(Extracted records)

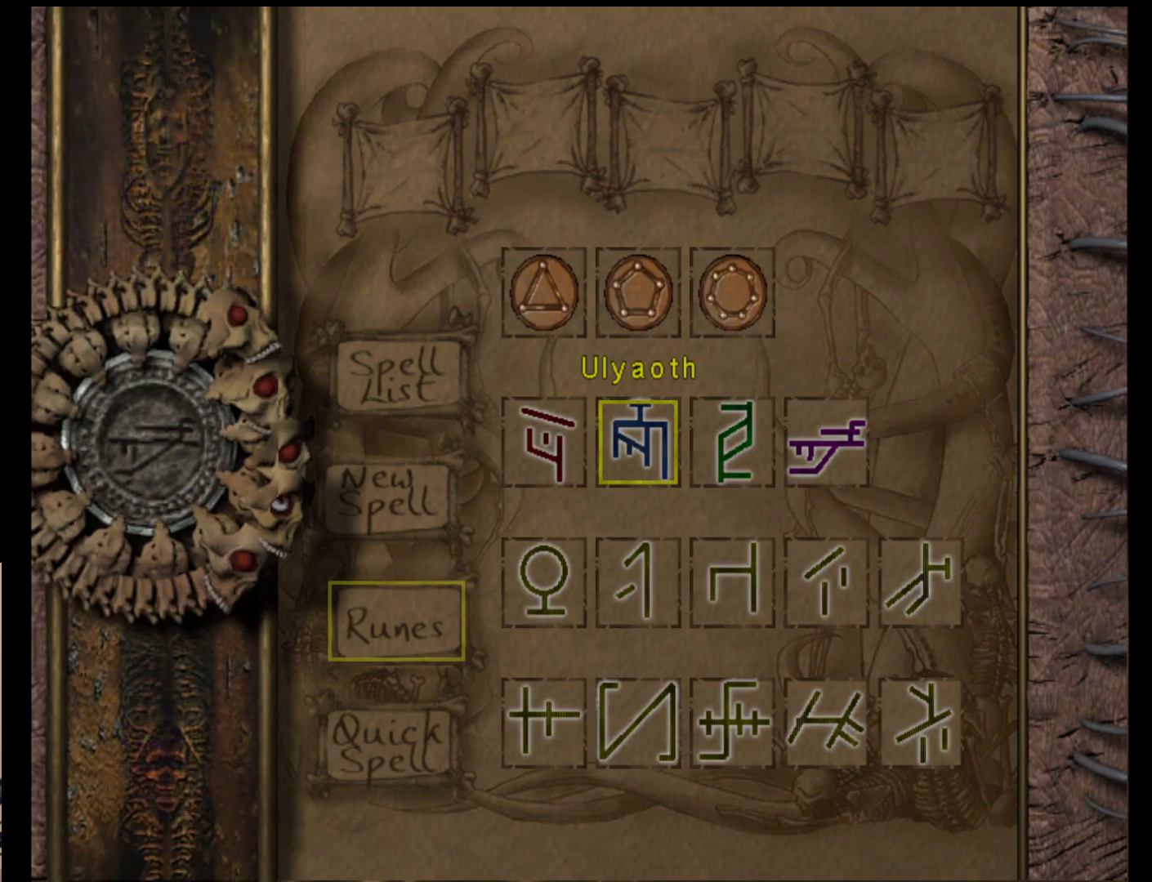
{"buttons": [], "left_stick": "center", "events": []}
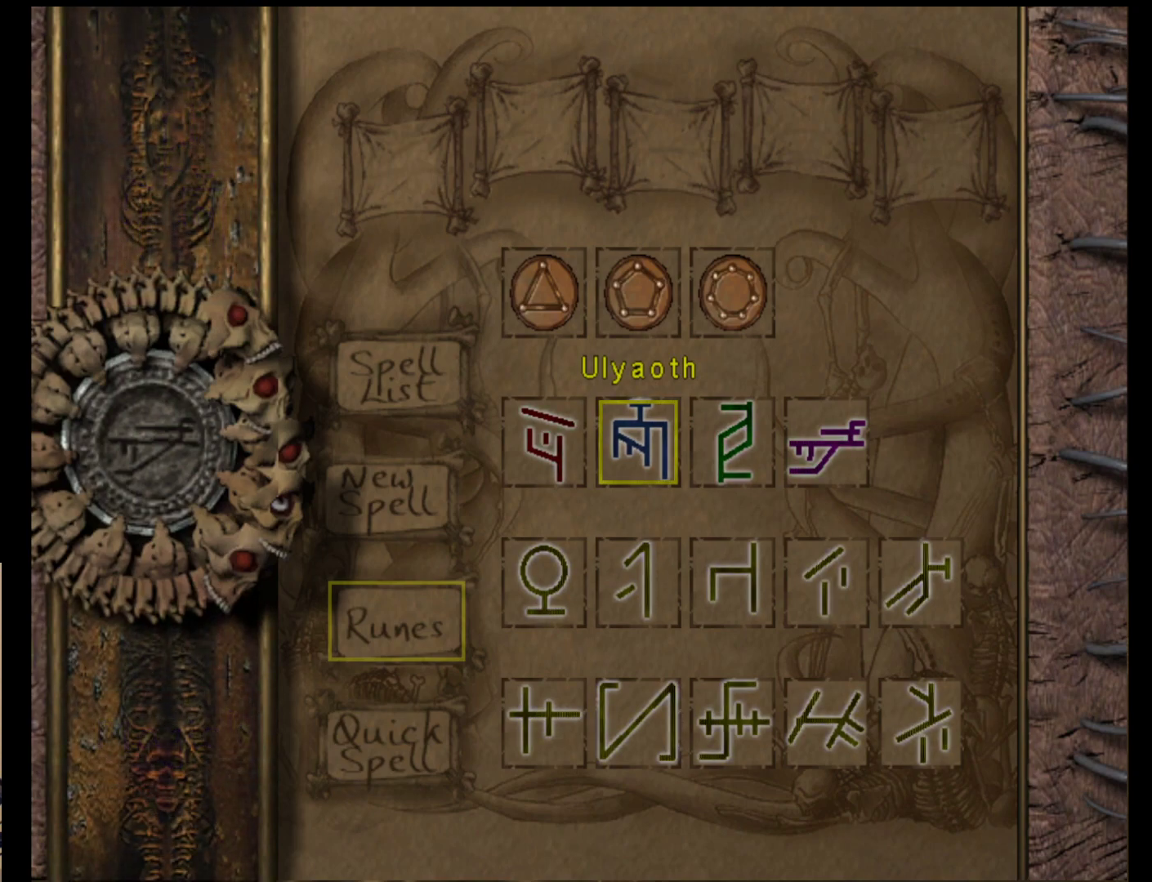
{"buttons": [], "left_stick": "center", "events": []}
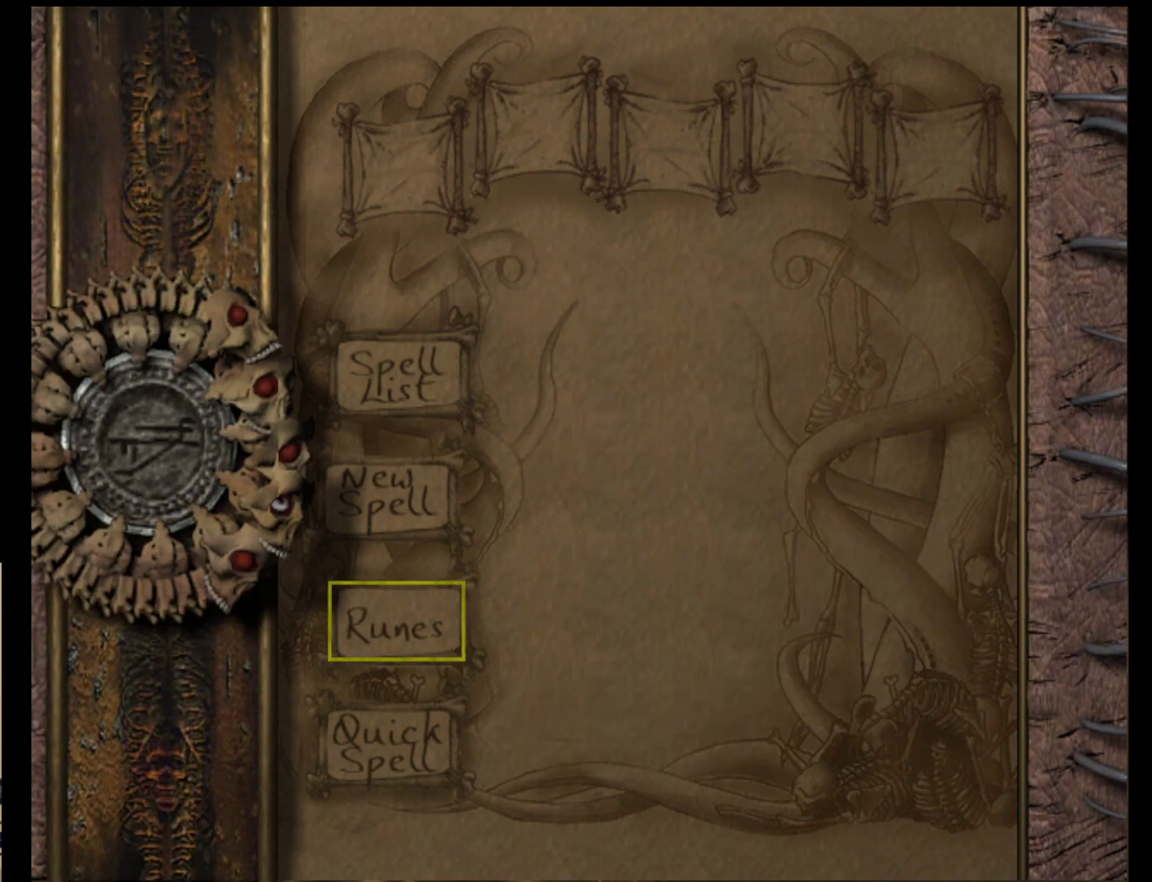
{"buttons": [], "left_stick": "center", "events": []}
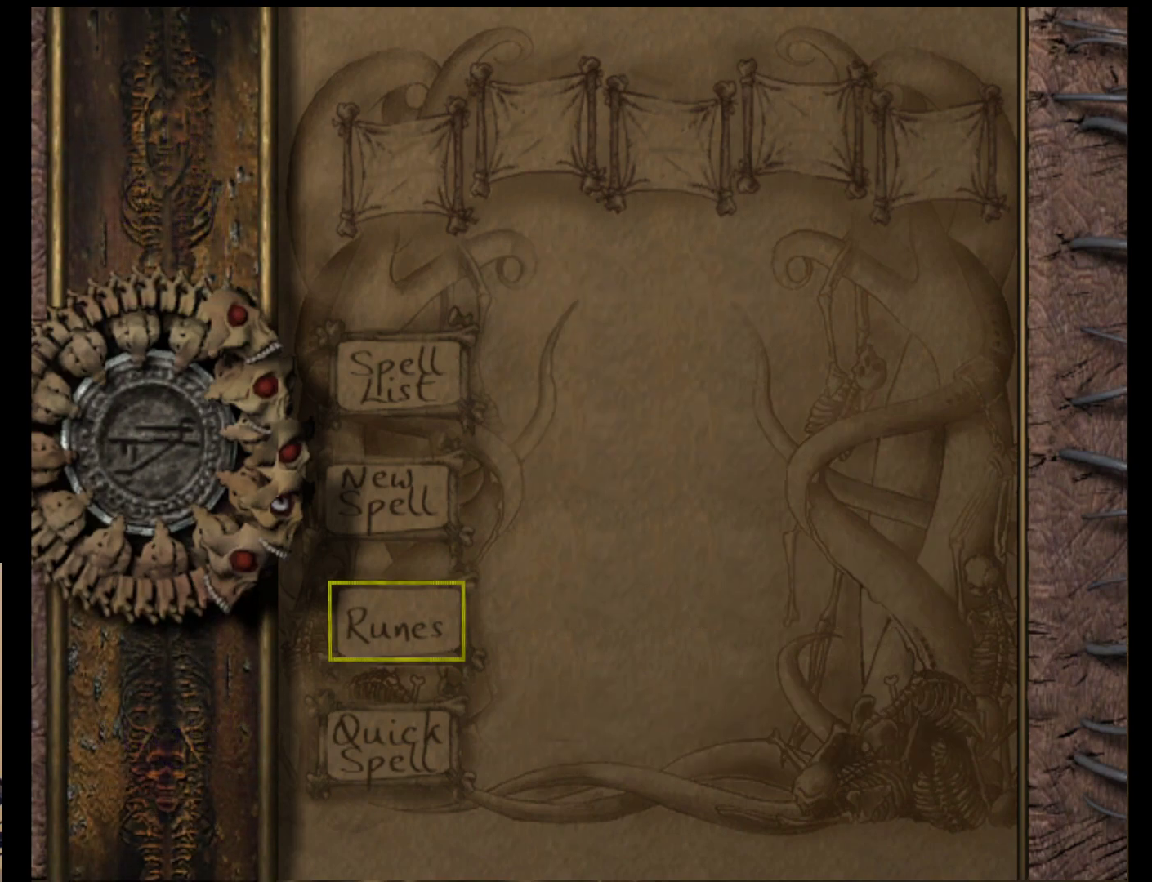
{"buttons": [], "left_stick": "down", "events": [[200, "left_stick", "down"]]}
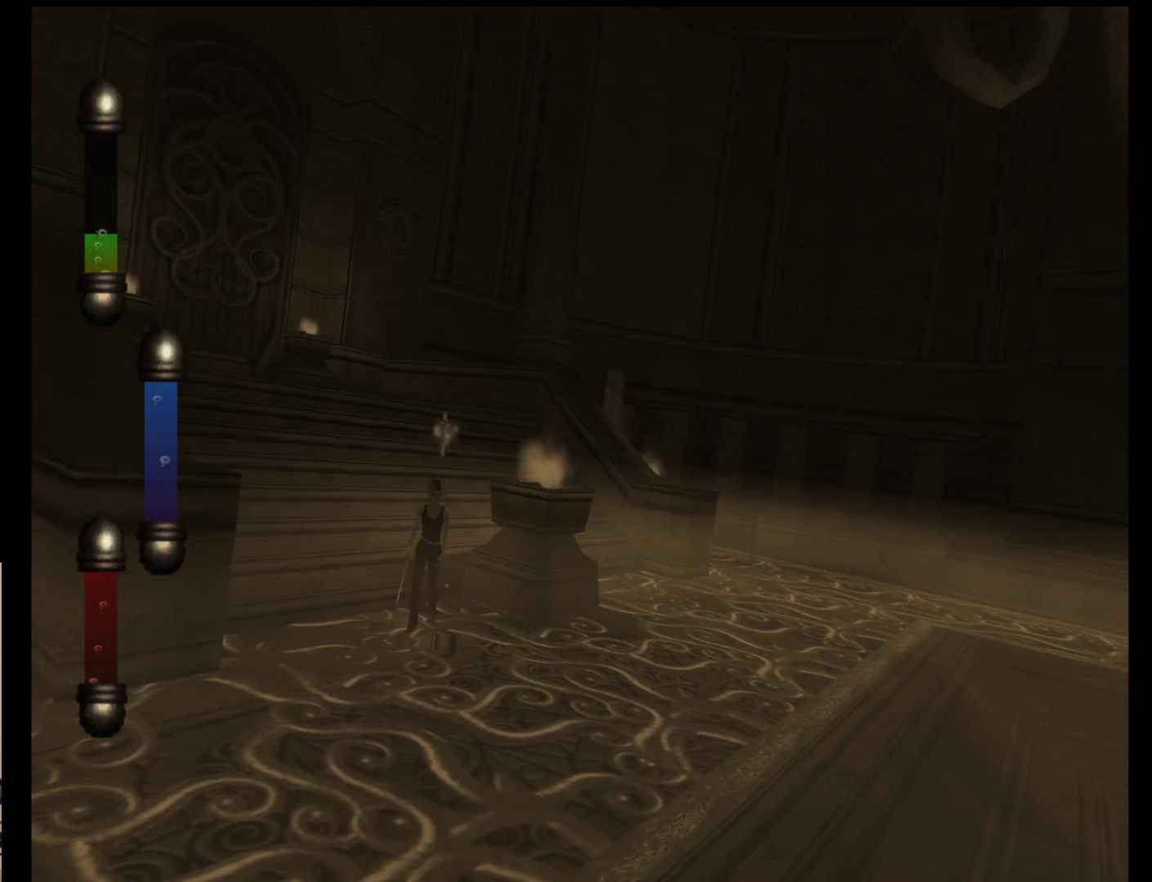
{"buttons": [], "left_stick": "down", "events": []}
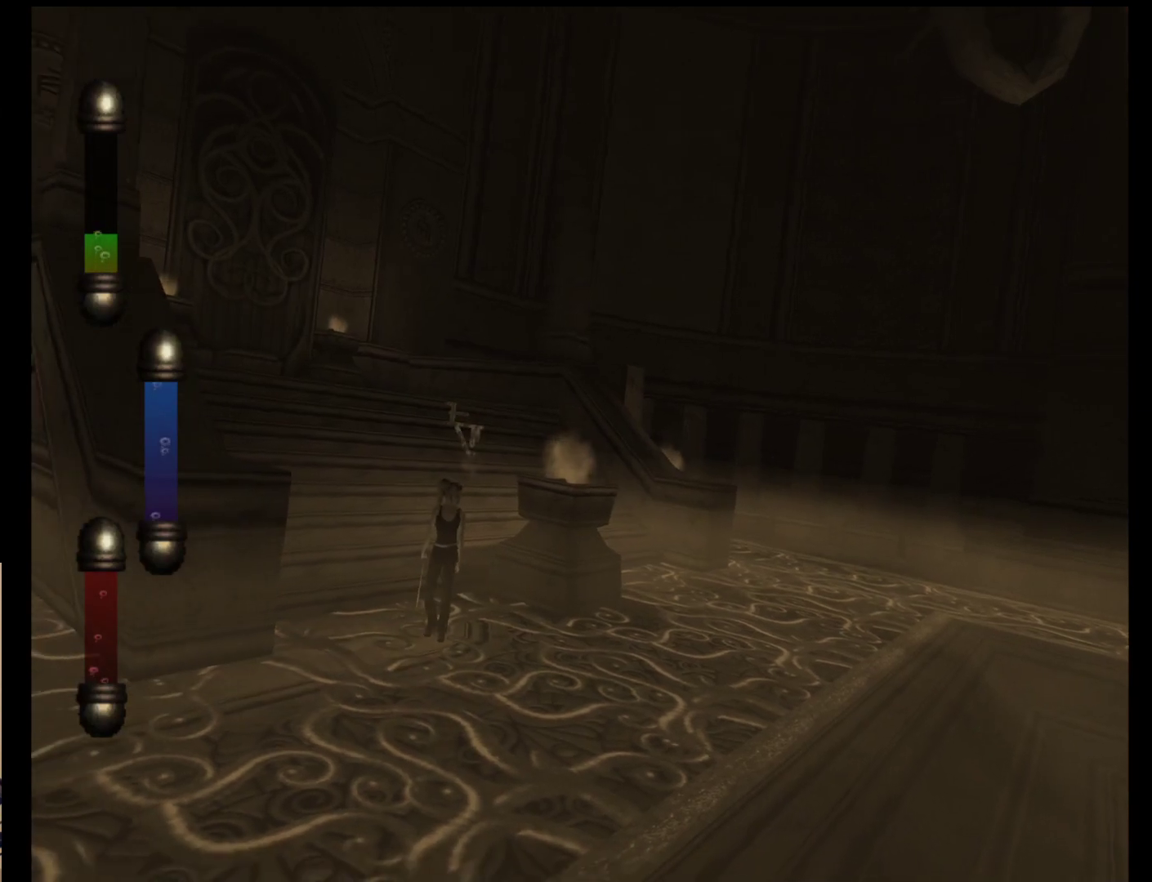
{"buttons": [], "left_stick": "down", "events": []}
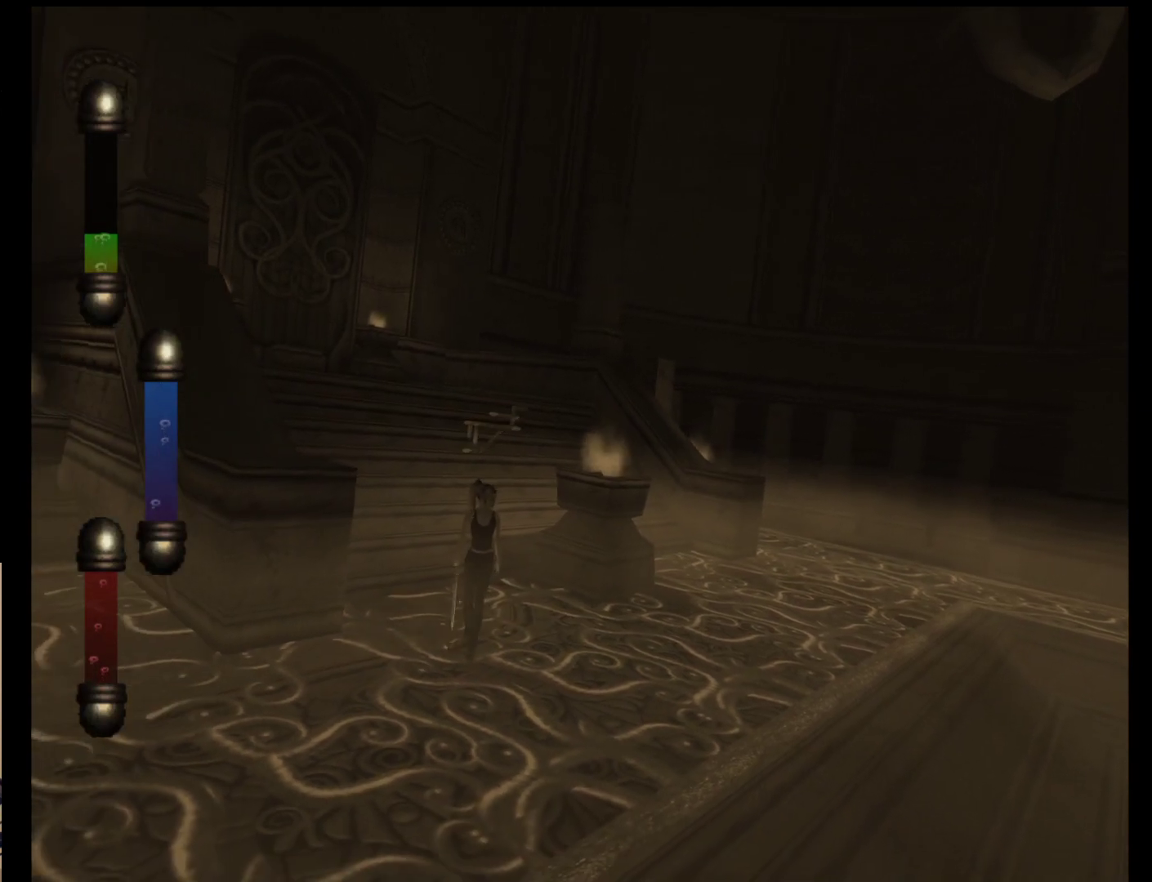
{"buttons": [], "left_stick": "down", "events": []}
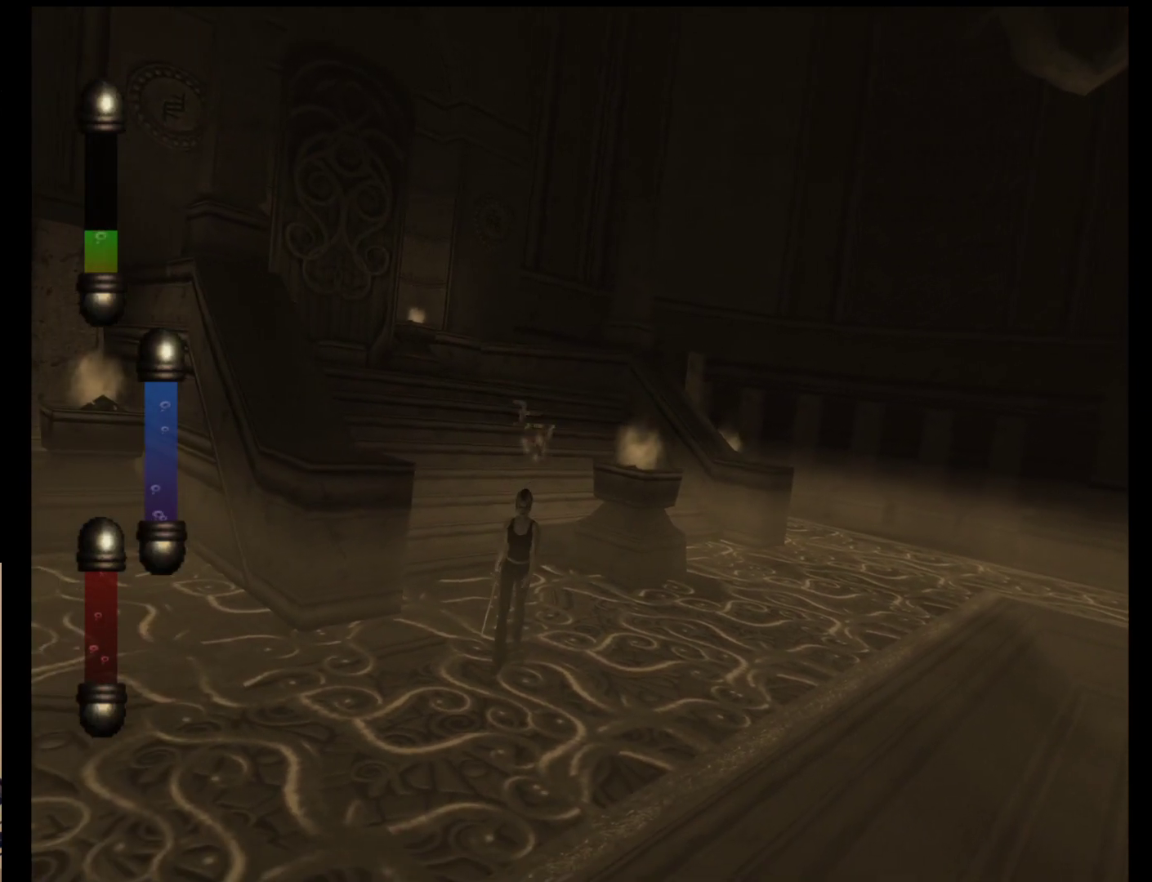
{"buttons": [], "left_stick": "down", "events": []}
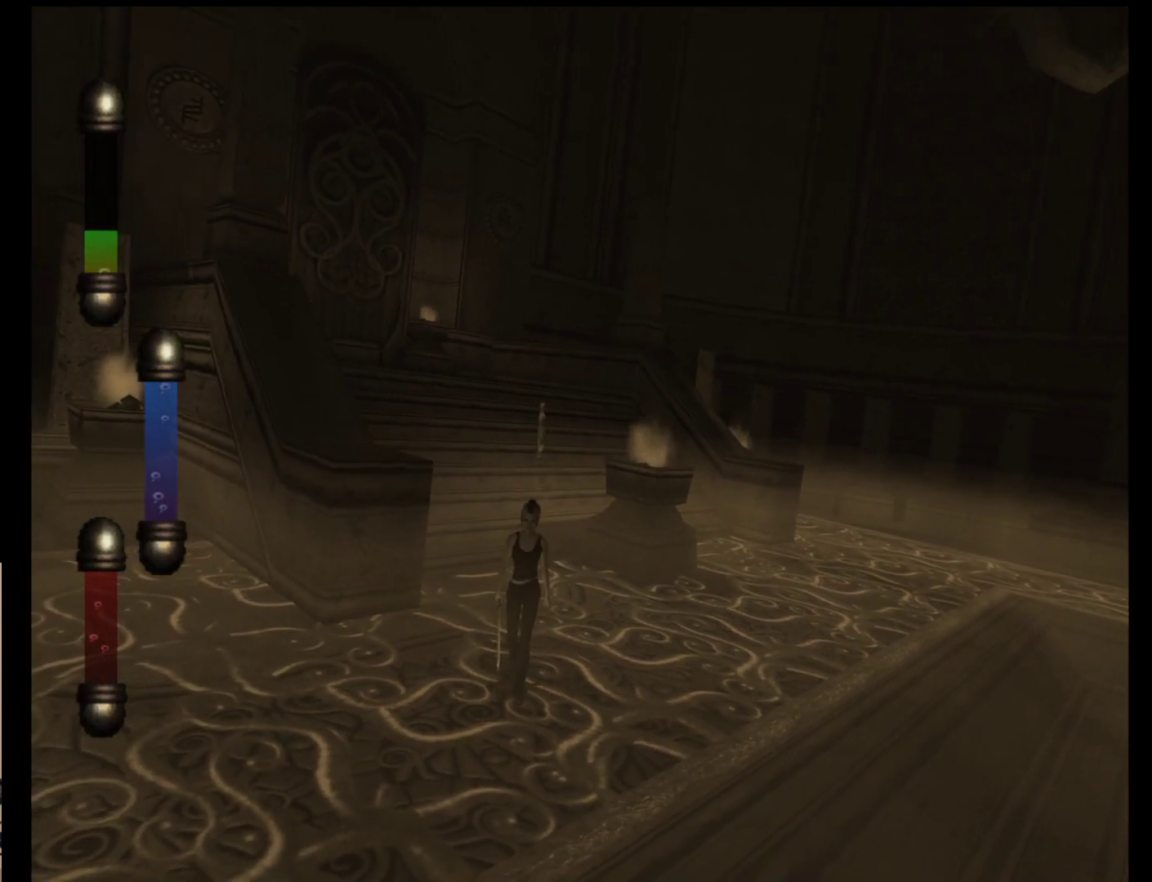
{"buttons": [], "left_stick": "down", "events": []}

(End Extracted records)

» Required work
Could you give all of the data again exactly as written, omitting any pictures?

» Solution
{"buttons": [], "left_stick": "center", "events": []}
{"buttons": [], "left_stick": "center", "events": []}
{"buttons": [], "left_stick": "center", "events": []}
{"buttons": [], "left_stick": "down", "events": [[200, "left_stick", "down"]]}
{"buttons": [], "left_stick": "down", "events": []}
{"buttons": [], "left_stick": "down", "events": []}
{"buttons": [], "left_stick": "down", "events": []}
{"buttons": [], "left_stick": "down", "events": []}
{"buttons": [], "left_stick": "down", "events": []}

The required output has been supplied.